Render every line of text in the rows below as a JSON list of strings, one string per line with blank lines omitted. Leave the pictures out of the answer.

PROVIDED RECORDS:
▬▬▬▬▬▬

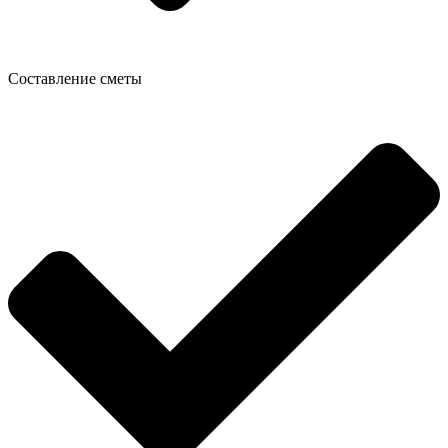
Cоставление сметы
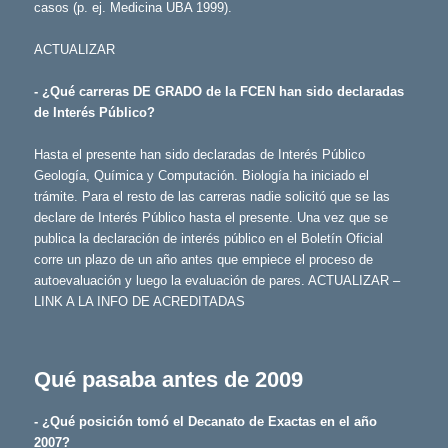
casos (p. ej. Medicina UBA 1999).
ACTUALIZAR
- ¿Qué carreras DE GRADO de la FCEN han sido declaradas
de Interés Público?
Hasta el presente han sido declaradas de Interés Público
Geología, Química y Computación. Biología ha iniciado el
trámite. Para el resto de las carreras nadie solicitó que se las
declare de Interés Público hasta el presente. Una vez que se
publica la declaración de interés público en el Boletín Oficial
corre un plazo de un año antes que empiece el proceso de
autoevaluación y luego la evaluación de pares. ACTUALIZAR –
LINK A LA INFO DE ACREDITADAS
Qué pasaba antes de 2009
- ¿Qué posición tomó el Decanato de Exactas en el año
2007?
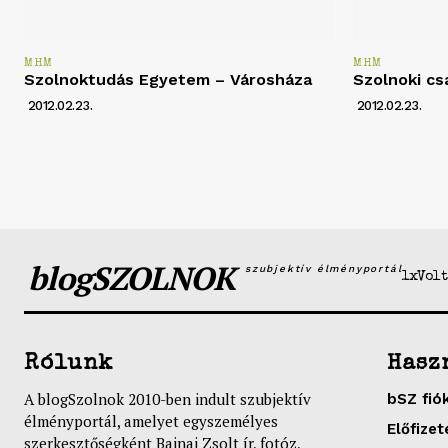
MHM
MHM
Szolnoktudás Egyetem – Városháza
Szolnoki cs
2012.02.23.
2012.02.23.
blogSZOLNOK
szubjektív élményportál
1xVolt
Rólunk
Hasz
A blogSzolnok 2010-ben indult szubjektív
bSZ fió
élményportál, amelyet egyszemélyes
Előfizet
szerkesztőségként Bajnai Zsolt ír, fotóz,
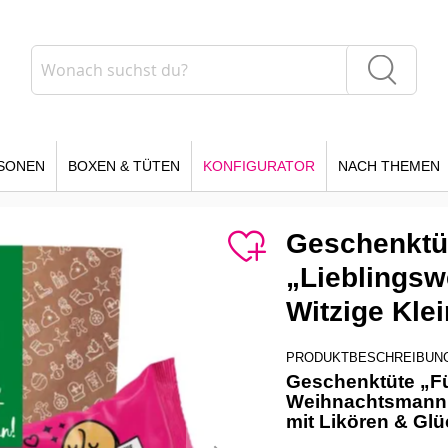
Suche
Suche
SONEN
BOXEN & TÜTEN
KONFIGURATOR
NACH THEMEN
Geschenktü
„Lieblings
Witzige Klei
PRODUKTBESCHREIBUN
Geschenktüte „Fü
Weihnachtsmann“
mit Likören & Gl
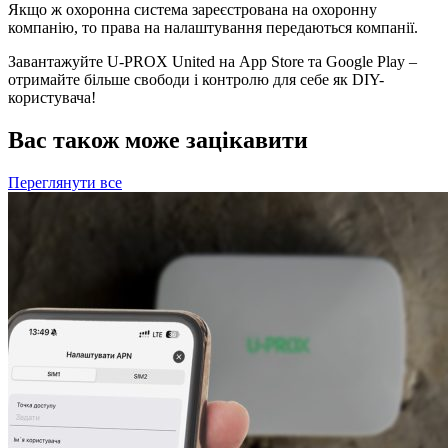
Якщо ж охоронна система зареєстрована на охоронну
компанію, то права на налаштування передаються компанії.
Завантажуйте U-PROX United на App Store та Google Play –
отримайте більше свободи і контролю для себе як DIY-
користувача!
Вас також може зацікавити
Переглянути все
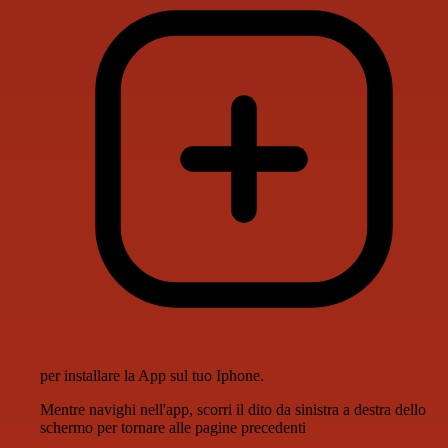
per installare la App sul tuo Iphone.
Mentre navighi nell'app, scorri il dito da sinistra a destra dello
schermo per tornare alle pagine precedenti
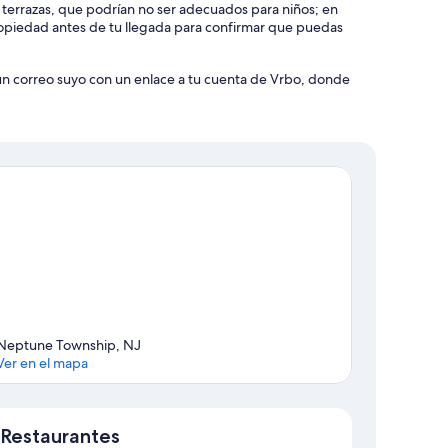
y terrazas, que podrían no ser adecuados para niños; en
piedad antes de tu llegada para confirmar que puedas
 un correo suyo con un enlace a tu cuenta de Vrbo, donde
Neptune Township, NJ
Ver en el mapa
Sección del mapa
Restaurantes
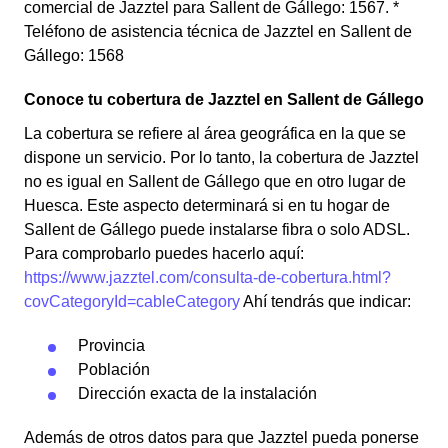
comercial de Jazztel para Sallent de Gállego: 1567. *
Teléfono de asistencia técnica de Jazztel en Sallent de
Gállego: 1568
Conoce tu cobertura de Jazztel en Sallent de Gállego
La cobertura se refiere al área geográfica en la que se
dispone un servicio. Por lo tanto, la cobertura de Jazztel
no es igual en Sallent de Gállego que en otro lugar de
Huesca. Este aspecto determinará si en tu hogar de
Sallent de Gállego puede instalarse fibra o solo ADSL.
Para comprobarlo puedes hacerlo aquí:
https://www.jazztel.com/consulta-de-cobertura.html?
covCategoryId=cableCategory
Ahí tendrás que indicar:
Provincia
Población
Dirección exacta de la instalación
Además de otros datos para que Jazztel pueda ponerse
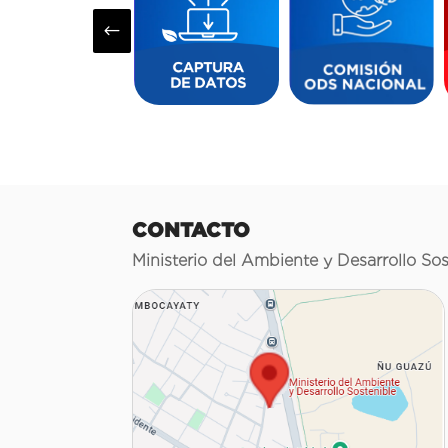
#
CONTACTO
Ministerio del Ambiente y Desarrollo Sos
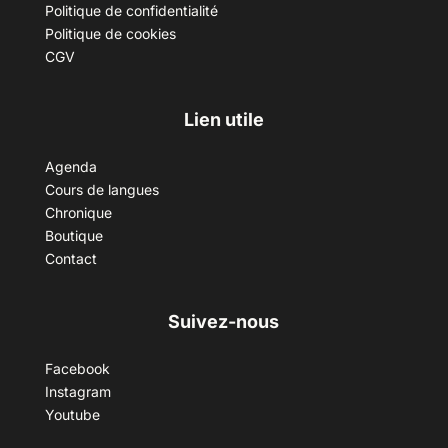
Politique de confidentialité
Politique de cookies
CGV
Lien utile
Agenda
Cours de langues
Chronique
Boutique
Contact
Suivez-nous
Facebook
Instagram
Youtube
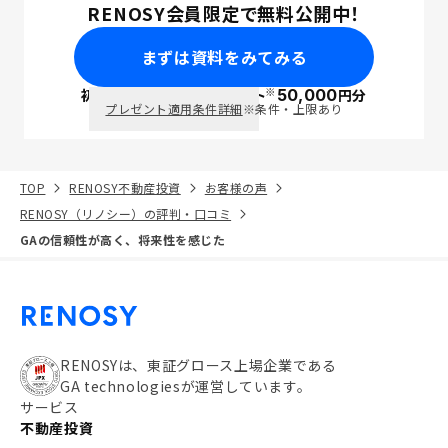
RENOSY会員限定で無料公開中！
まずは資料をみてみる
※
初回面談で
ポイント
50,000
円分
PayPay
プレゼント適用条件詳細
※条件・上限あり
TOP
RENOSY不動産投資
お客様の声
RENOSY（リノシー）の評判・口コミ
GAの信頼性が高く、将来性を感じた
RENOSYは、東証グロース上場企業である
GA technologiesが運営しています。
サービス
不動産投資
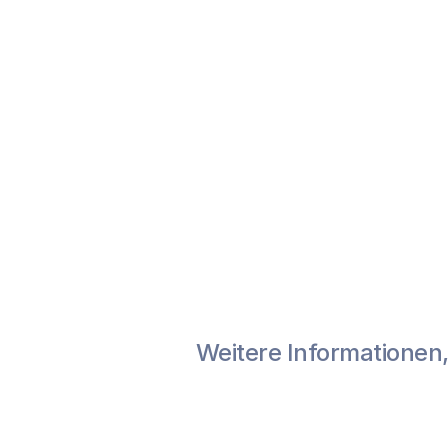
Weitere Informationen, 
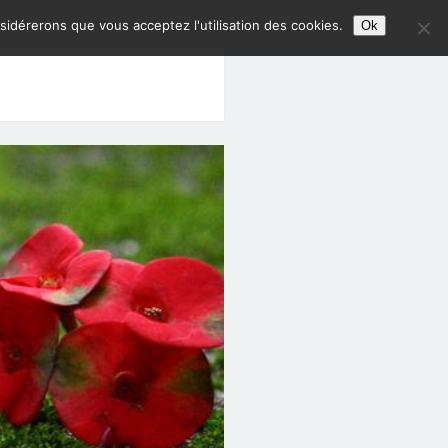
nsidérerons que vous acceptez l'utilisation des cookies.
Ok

▬▬▬▬▬▬

FINAL ANSWER:
[
  "Cоставление сметы",
  "casos (p. ej. Medicina UBA 1999).",
  "ACTUALIZAR",
  "- ¿Qué carreras DE GRADO de la FCEN han sido declaradas",
  "de Interés Público?",
  "Hasta el presente han sido declaradas de Interés Público",
  "Geología, Química y Computación. Biología ha iniciado el",
  "trámite. Para el resto de las carreras nadie solicitó que se las",
  "declare de Interés Público hasta el presente. Una vez que se",
  "publica la declaración de interés público en el Boletín Oficial",
  "corre un plazo de un año antes que empiece el proceso de",
  "autoevaluación y luego la evaluación de pares. ACTUALIZAR –",
  "LINK A LA INFO DE ACREDITADAS",
  "Qué pasaba antes de 2009",
  "- ¿Qué posición tomó el Decanato de Exactas en el año",
  "2007?",
  "MHM",
  "MHM",
  "Szolnoktudás Egyetem – Városháza",
  "Szolnoki cs",
  "2012.02.23.",
  "2012.02.23.",
  "blogSZOLNOK",
  "szubjektív élményportál",
  "1xVolt",
  "Rólunk",
  "Hasz",
  "A blogSzolnok 2010-ben indult szubjektív",
  "bSZ fió",
  "élményportál, amelyet egyszemélyes",
  "Előfizet",
  "szerkesztőségként Bajnai Zsolt ír, fotóz,",
  "Suche",
  "Suche",
  "SONEN",
  "BOXEN & TÜTEN",
  "KONFIGURATOR",
  "NACH THEMEN",
  "Geschenktü",
  "„Lieblings",
  "Witzige Klei",
  "PRODUKTBESCHREIBUN",
  "Geschenktüte „Fü",
  "Weihnachtsmann“",
  "mit Likören & Gl",
  "Якщо ж охоронна система зареєстрована на охоронну",
  "компанію, то права на налаштування передаються компанії.",
  "Завантажуйте U-PROX United на App Store та Google Play –",
  "отримайте більше свободи і контролю для себе як DIY-",
  "користувача!",
  "Вас також може зацікавити",
  "Переглянути все",
  "per installare la App sul tuo Iphone.",
  "Mentre navighi nell'app, scorri il dito da sinistra a destra dello",
  "schermo per tornare alle pagine precedenti",
  "y terrazas, que podrían no ser adecuados para niños; en",
  "piedad antes de tu llegada para confirmar que puedas",
  " un correo suyo con un enlace a tu cuenta de Vrbo, donde",
  "Neptune Township, NJ",
  "Ver en el mapa",
  "Sección del mapa",
  "Restaurantes",
  "comercial de Jazztel para Sallent de Gállego: 1567. *",
  "Teléfono de asistencia técnica de Jazztel en Sallent de",
  "Gállego: 1568",
  "Conoce tu cobertura de Jazztel en Sallent de Gállego",
  "La cobertura se refiere al área geográfica en la que se",
  "dispone un servicio. Por lo tanto, la cobertura de Jazztel",
  "no es igual en Sallent de Gállego que en otro lugar de",
  "Huesca. Este aspecto determinará si en tu hogar de",
  "Sallent de Gállego puede instalarse fibra o solo ADSL.",
  "Para comprobarlo puedes hacerlo aquí:",
  "https://www.jazztel.com/consulta-de-cobertura.html?",
  "covCategoryId=cableCategory",
  "Ahí tendrás que indicar:",
  "Provincia",
  "Población",
  "Dirección exacta de la instalación",
  "Además de otros datos para que Jazztel pueda ponerse",
  "#",
  "CONTACTO",
  "Ministerio del Ambiente y Desarrollo Sos",
  "Politique de confidentialité",
  "Politique de cookies",
  "CGV",
  "Lien utile",
  "Agenda",
  "Cours de langues",
  "Chronique",
  "Boutique",
  "Contact",
  "Suivez-nous",
  "Facebook",
  "Instagram",
  "Youtube",
  "RENOSY会員限定で無料公開中！",
  "まずは資料をみてみる",
  "※",
  "初回面談で",
  "ポイント",
  "50,000",
  "円分",
  "PayPay",
  "プレゼント適用条件詳細",
  "※条件・上限あり",
  "TOP",
  "RENOSY不動産投資",
  "お客様の声",
  "RENOSY（リノシー）の評判・口コミ",
  "GAの信頼性が高く、将来性を感じた",
  "RENOSYは、東証グロース上場企業である",
  "GA technologiesが運営しています。",
  "サービス",
  "不動産投資",
  "Weitere Informationen, ",
  "nsidérerons que vous acceptez l'utilisation des cookies.",
  "Ok"
]